L'avenir a toujours fait peur

A toutes les époques, les anciens ont eu peur de l'avenir, déboussolés qu'ils sont de ne plus reconnaître le monde dans lequel ils ont grandi et prospéré. Sauf qu'aujourd'hui, il ne se trouve plus beaucoup de gens pour croire en l'avenir, si ce n'est les élites de la science et de la finance. Ainsi aux EU, pays plutôt optimiste et confiant en son avenir, on assiste à l'angoisse de la classe moyenne, qui a nécessité qu'Obama pose la question dans son discours de janvier sur l'état de l'Union : "comment faire en sorte que la technologie marche pour nous et non contre nous"
Personne n'a la réponse, et malheureusement cette question essentielle n'est débattue par personne.

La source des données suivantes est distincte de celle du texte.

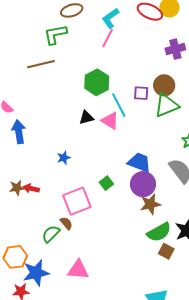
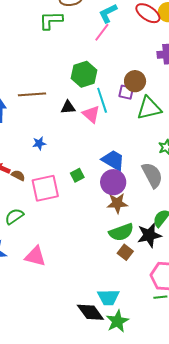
brown line: (41, 64) -> (32, 94), moved
brown circle: (164, 85) -> (135, 81), moved
brown semicircle: (66, 223) -> (18, 175), moved, turned -32

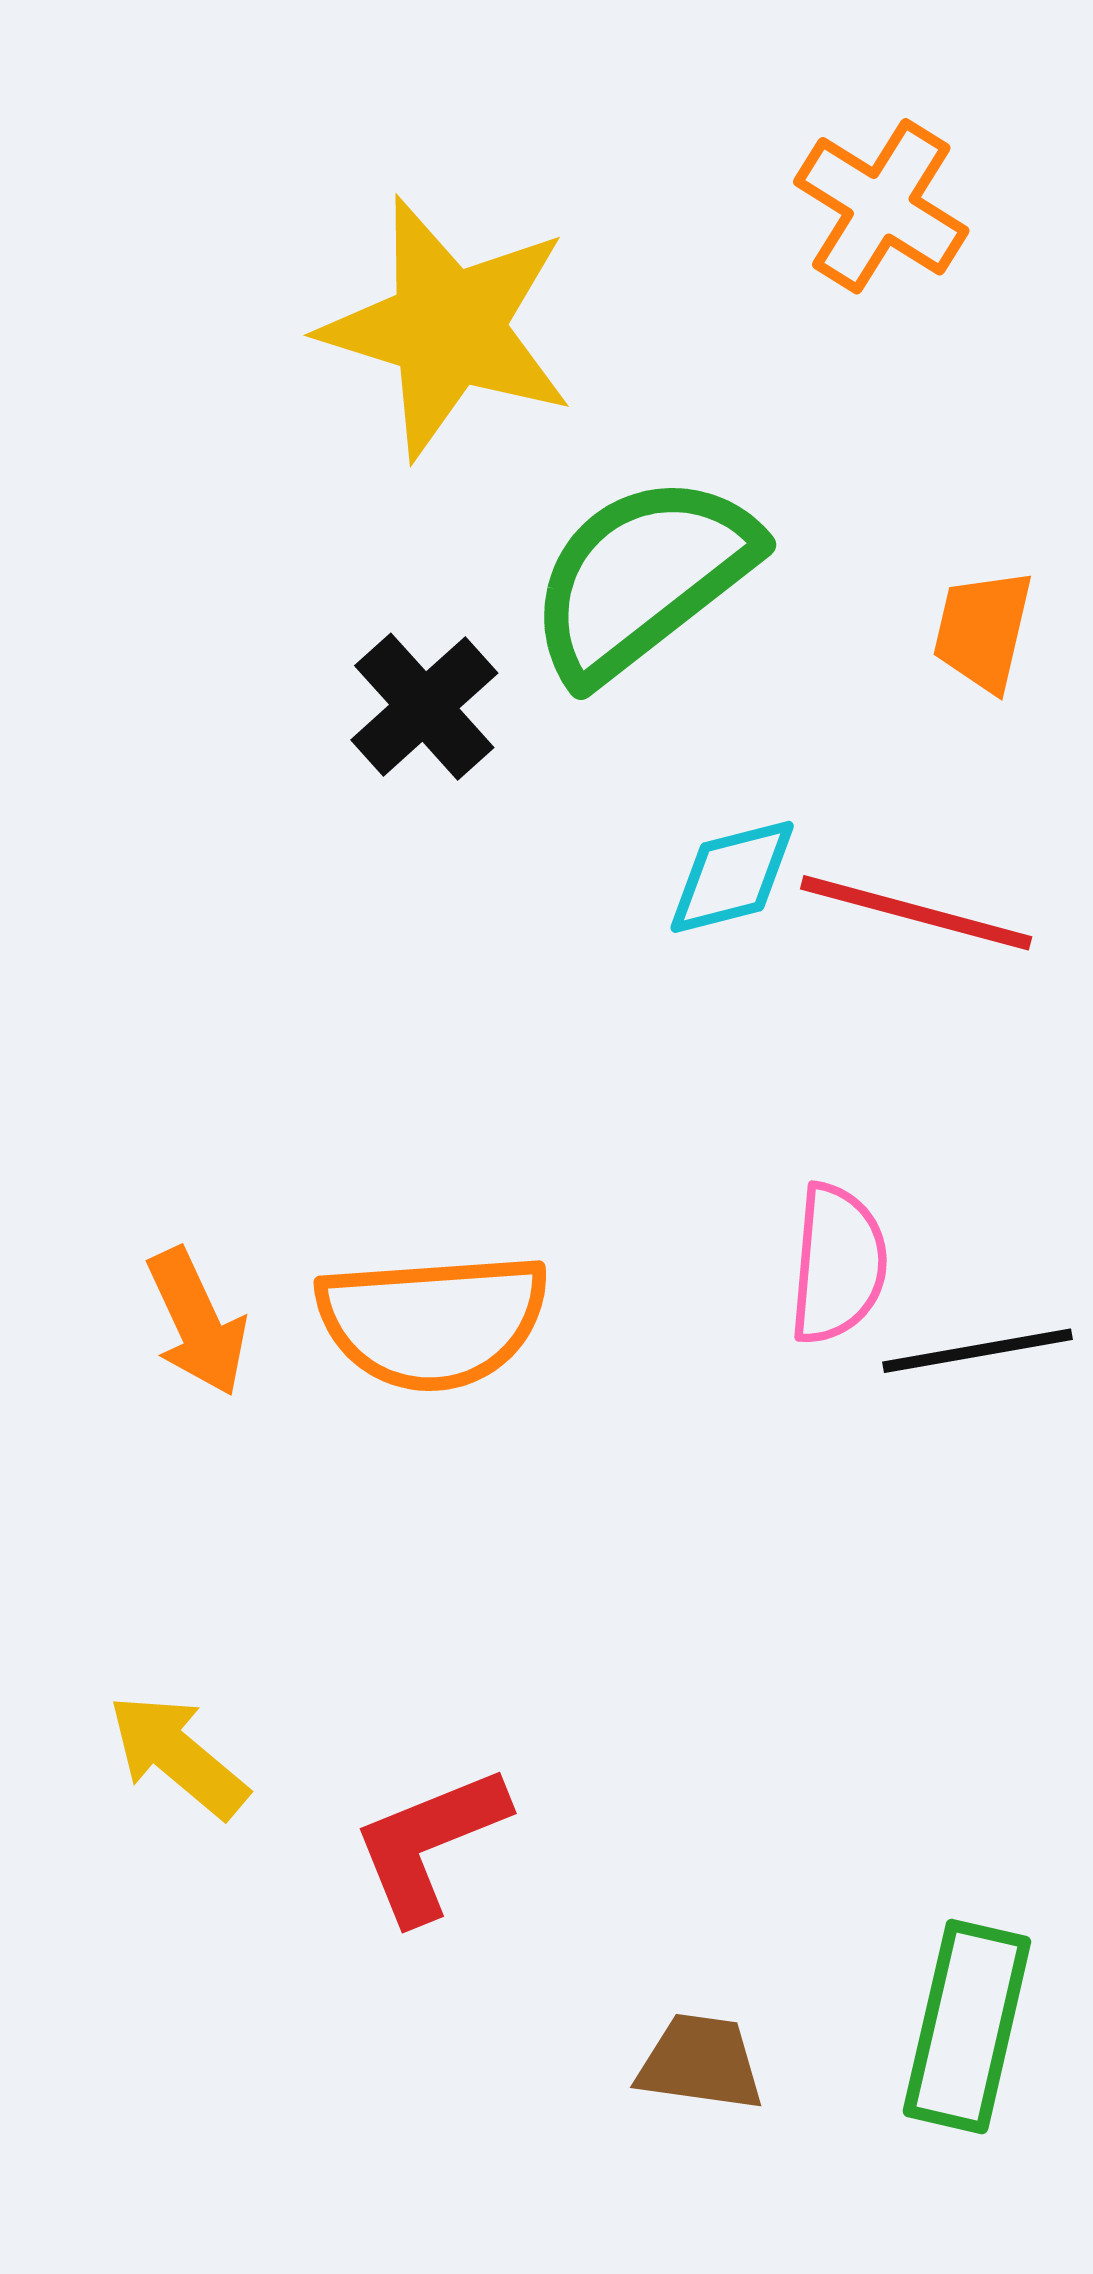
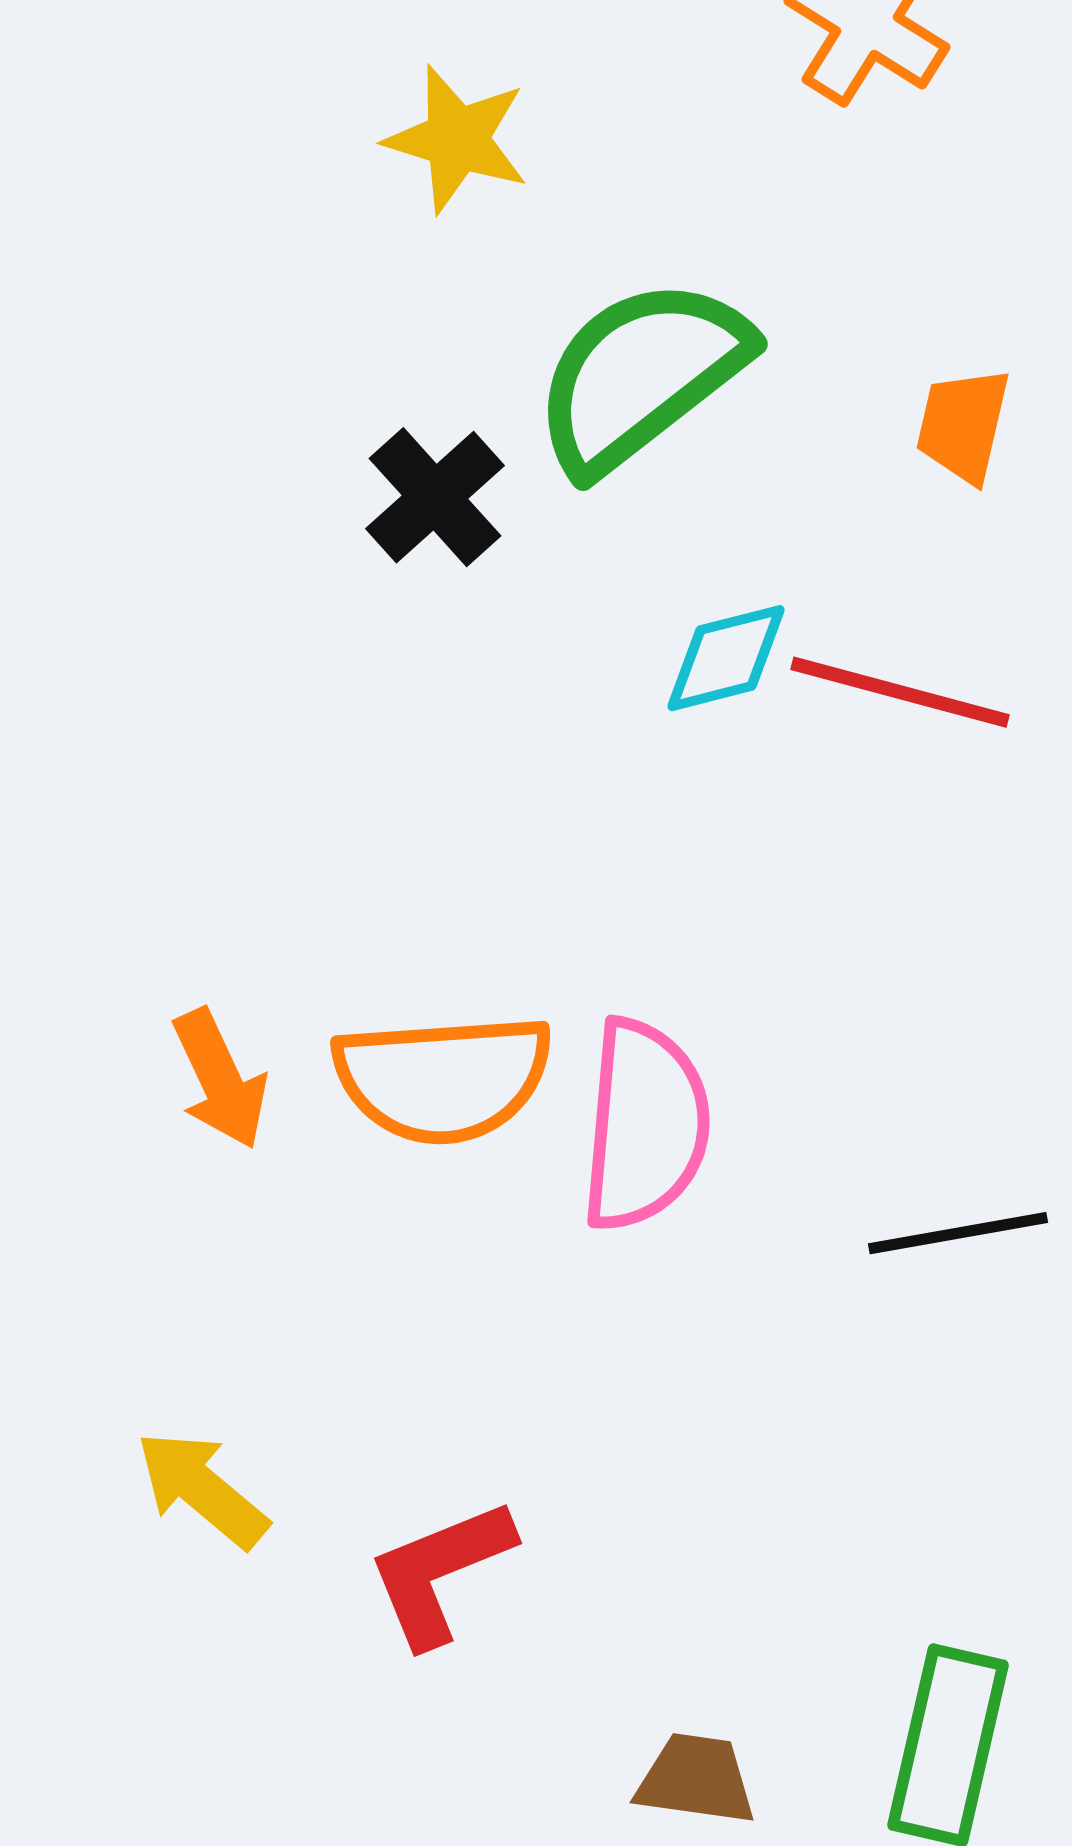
yellow star: (448, 328) -> (457, 139), size x0.6
pink semicircle: (838, 1264) -> (645, 1125), moved, size x1.4
black line: (978, 1351) -> (958, 1233), moved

Les seules voies de l'allongement de la durée du travail ressassée par le Médef et le doublement des dépenses stériles de formation ne peuvent être la réponse aux enjeux.

Il faut redonner du sens

Mettre l'homme au coeur le l'action humaine pour remettre du sens.
Le profit avec ses serviteurs que sont la productivité, la compétitivité, la performance, ne peuvent pas être les seuls moteurs de l'activité des hommes. L'éthique s'est récemment introduite dans les entreprises et les gouvernements. Voilà une raison d'espérer. Mais le chemin est si long, quand on voit que les dirigeants d'industries polluantes et tueuses d'hommes refusent même d'être interrogés par des journalistes. Circulez, il n'y a rien à voir. Le capitalisme règne aujourd'hui en maître, défie les Etats.
Le capitalisme triomphant mène le monde tambour battant, à coup de rachat d'entreprises, gouvernances planétaires, gains de productivité excluant l'homme au profit des machines ... Il n'y a sans doute pas d'alternative au libéralisme économique, mais au capitalisme qui le dénature et broye les hommes, il faut espérer que si.  
Les puissants ne doivent plus concevoir leur politique étrangère dans leur intérêt principal, mais dans celui du monde. Alors qu'il a été le plus guerrier, conquérant et génocidaire, l'Occident a voulu se transformer en donneur de leçons. On en voit le résultat.  
Est-il trop tard?
Il n'y a plus d'idéal, le monde fait l'effet d'une machine emballée que personne ne maîtrise. La science fait des bonds en avant, sans égard aux conséquences que les gouvernements s'efforcent ensuite d'adoucir. Les multi-nationales n'obéissent plus à personne, les Etats se renferment au mieux sur leur égoîsme, au pire sur leur désir de puissance. Le populisme avec ses fausses solutions flotte dans l'air du temps, les fanatismes ont remplacé les rêves des utopistes.
Le monde n'était certes pas meilleur avant, et il vaut mieux être français aujourd'hui qu'hier et avant-hier. Mais la vitesse des changements a rendu obsolètes les voies rassurantes des trentes glorieuses, rendant l'avenir bien incertain.